Когда я вошел в дом, мать узнала меня по голосу. Она бросилась обнимать, целовать меня и никому не позволяла подойти. Она, бедная, не могла разглядеть мою солдатскую одежду и долго ощупывала меня со всех сторон, а потом опять гладила по голове и обнимала.. Военная форма с пуговицами ее повидимому очень заинтересовала и понравилась ей. Осмотрев меня со всех сторон, она наконец разрешила сестре Гоги подойти и поздороваться. Слух о моем возвращении быстро распространился по селу. Родственники и знакомые приходили приветствовать меня. Отца не было дома, он пас телят в поле. Сестра пошла за ним и осталась при стаде, чтобы отец мог возвратиться домой и повидать меня, не дожидаясь вечера. Узнав о моем возвращении, отец, несмотря на свой преклонный возраст, бежал с поля до дома без остановки. Он прибежал, запыхавшись, со слезами на глазах поцеловал меня и сказал:
— Что же ты меня бросил? Ведь я уже стар и не могу больше ходить за стадом.
После этого он сел, глубоко вздохнул и зарыдал. Тяжело мне было видеть слезы отца, хотя сам я, обладая крепкими нервами, не заплакал, а только вздохнул, увидя полную беспомощность его и тяжелое положение семьи. Затем я достал свои 80 рублей; сосчитал их и, передавая отцу, сказал, что этих денег им хватит вероятно на всю зиму. Отец сильно обрадовался деньгам: для него, привыкшего к очень скромному заработку, это был настоящий клад.

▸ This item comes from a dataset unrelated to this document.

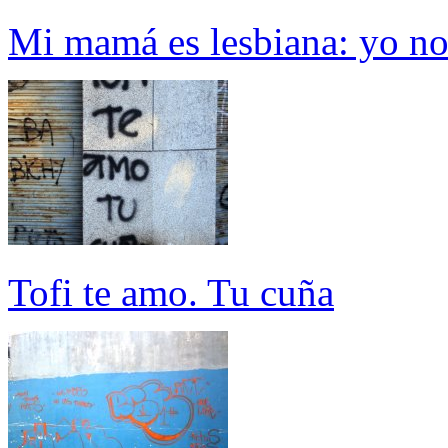
Mi mamá es lesbiana: yo n
Tofi te amo. Tu cuña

Стояла глубокая осень: летняя пастьба уже шла к концу. Срок был близок, и я решил заменить отца, чтобы дать ему хоть на короткое время полный отдых. Я взял стою старую пастушескую сумку и отправился в поле пасти телят. Вскоре однако выпал снег, и пастъба прекратилась. Я возвратился домой и, пробыв некоторое время в кругу своей семьи, стал думать о дальнейшей работе.